ACTIVITIES:
- a) In the forum thread on large integer math, what is the first number for which fmod stops working?
- b) Carry on the forum thread on large integer math from its last line, extending the reasoning it has begun.

PASSAGE TO READ:
⁂
The above turned out to be a tooltip bug - thanks scurest!

At this point I'm thinking... Maybe we should consider big integers just not supported? Maybe we shouldn't limit integer inputs to the big range of $[-2147483648, 2147483647]$? It clearly just doesn't work, we should limit the range to $[-2^{24}, +2^{24}] = [-16777216, +16777216]$

As explained StefLAncien, I think this is effectively hopeless. As soon as you're going through float math (including value to string, for instance) you loose the last digits. And there is no integer math nodes. — lemon, Commented Feb 5 at 10:06
If there is a trick (but we don't know the use case), that could be before that, for instance splitting the integer in two or several parts before, using a driver (Python). — lemon, Commented Feb 5 at 10:12
For the tooltip issue, see projects.blender.org/blender/blender/issues/118073. — scurest, Commented Feb 10 at 13:13

scurest · Accepted Answer · 2024-02-09 15:26:42Z

Explanation

I'll assume the integer X is non-negative.

The first number where the fmod doesn't work is 16777217. But if we remove the first digit by subtracting 10 million

   16777217
 - 10000000
-----------
    6777217

the last digit doesn't change, but the number is now back in the range where fmod works!

You can do the same thing for any large number by subtracting the right multiple of 10 million to get a number with at most seven digits

   123456789       2147483647
 - 120000000     - 2140000000
------------     ------------
     3456789          7483647

How do we know what multiple of 10 million to use? We can just try all of them. If X is our integer, we make the list

X
X -   10000000
X -   20000000
X -   30000000
...
⁂
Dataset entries
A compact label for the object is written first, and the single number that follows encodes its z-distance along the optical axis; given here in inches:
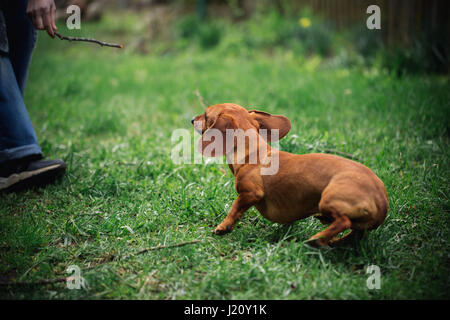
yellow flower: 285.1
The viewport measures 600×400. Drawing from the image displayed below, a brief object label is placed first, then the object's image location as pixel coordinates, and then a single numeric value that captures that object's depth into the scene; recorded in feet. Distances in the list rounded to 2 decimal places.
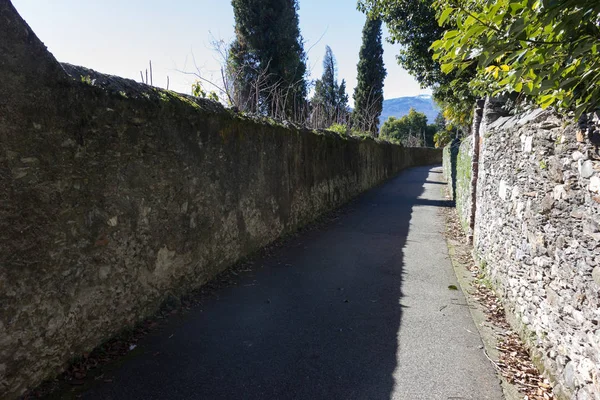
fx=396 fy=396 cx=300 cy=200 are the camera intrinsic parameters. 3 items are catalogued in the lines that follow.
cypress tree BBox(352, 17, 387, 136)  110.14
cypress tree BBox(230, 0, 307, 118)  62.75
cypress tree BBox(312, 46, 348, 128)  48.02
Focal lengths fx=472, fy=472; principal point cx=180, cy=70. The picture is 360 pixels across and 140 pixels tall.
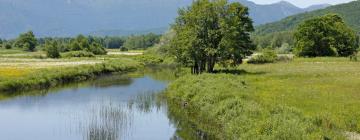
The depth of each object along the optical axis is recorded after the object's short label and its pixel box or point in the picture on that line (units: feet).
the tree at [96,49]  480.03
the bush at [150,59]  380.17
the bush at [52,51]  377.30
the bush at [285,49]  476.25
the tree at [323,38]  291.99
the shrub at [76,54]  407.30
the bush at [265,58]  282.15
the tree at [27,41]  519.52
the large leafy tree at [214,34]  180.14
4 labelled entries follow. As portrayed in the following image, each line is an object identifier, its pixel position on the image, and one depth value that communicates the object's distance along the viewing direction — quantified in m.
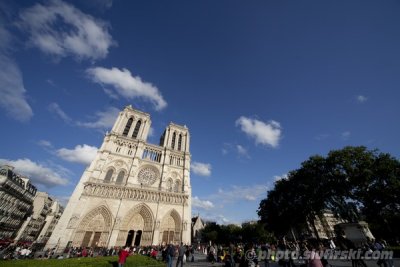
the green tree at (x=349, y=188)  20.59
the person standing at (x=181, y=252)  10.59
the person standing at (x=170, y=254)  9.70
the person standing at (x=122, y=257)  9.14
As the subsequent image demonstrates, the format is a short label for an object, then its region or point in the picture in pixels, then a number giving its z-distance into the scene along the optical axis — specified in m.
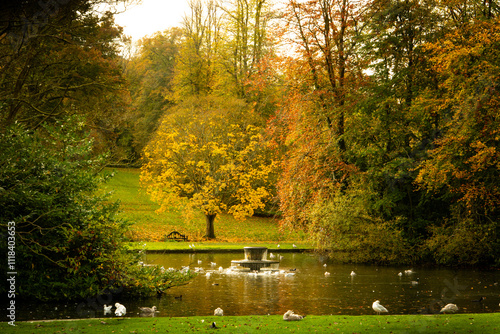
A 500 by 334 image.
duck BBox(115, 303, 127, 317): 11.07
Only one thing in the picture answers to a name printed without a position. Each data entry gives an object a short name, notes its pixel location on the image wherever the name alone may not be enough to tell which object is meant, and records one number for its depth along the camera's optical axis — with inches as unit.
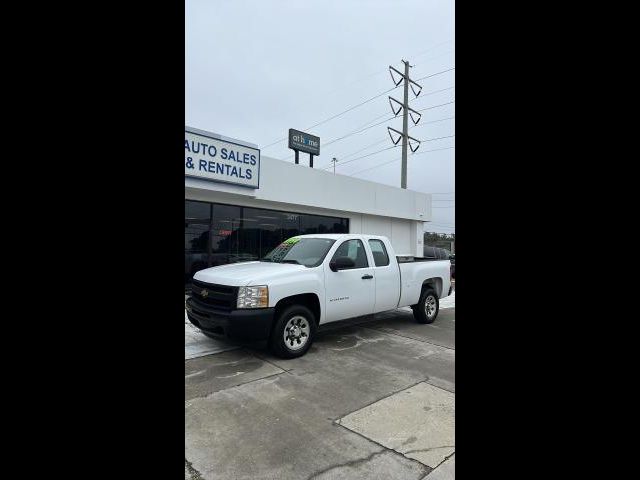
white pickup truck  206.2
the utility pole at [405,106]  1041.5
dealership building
⁂
YOUR RESPONSES:
- a) 16777217

- b)
X - 2140000000

At some point in this list, there's a number that's seven digits or fewer, so fmod will work on it. All the numbers after it are negative, and all the numbers before it have more than seven digits, so it is the smallest non-negative number in this list.

The reason this is useful is this list can be computed with the Accumulate Field node. Accumulate Field calculates the running sum of a field, ie.

In	Out
a	a
b	a+b
c	a+b+c
...	...

and it does this with proper integer math on integer fields, no float conversions. So we can make our list by feeding it this

In	Out
X	X
-10000000	X-10000000
-10000000	X-20000000
-10000000	X-30000000
...	...
-10000000	X-2140000000

The input list is easy to make as a point-domain attribute on a cloud of 215 points with (if index == 0 then X else -10000000).

We can extract the smallest value from the accumulated field with the Attribute Statistic node, but we want the smallest non-negative value, so we need to select the non-negative values first. The smallest value is now our desired number with the same last digit as X and no more than seven digits, so all that's left is to fmod it.

HAhahahah I don't understand this at all, I just tested it, and it works and is very fast. Amazing answer! I'll definitely analyze it thoroughly as soon as I have the time to do that, but regardless, I think it would benefit from some ELI5 explanation. — Markus von Broady, Commented Feb 9 at 13:03
I used the Selection socket on the Attribute Statistic to simplify the graph a bit. — scurest, Commented Feb 9 at 15:22
+1 for identifying and sharing that "Switch" and "Accumulate Field" nodes are preserving int32 algebra. — StefLAncien, Commented Feb 11 at 11:03

StefLAncien · Accepted Answer · 2024-02-11 10:36:24Z

(Using Blender 3.6.5)

Taking advantage that Blender internal algebra of indexes is preserving int32 and that $2^n$ is not truncated in binary32 format (at least not for $n \le 127$), the following approach relies on deleting points of a point cloud with indexes lower than $2^n$, with $24 \le n \le 30$, such that the remaining count is lower than or equal to $2^{23}$. From this value, not truncated in binary32 format, and keeping track of the successively subtracted last digit of $2^n$, the last digit of a int29 can be computed, at a "huge" RAM cost.

0. Preliminary information:
0.1. $2^{23}=8.388.608$ is the largest int32 not a power of $2$ stored without truncation using binary32.
0.1. $2^{31}-1=2.147.483.647$ is the largest signed int32.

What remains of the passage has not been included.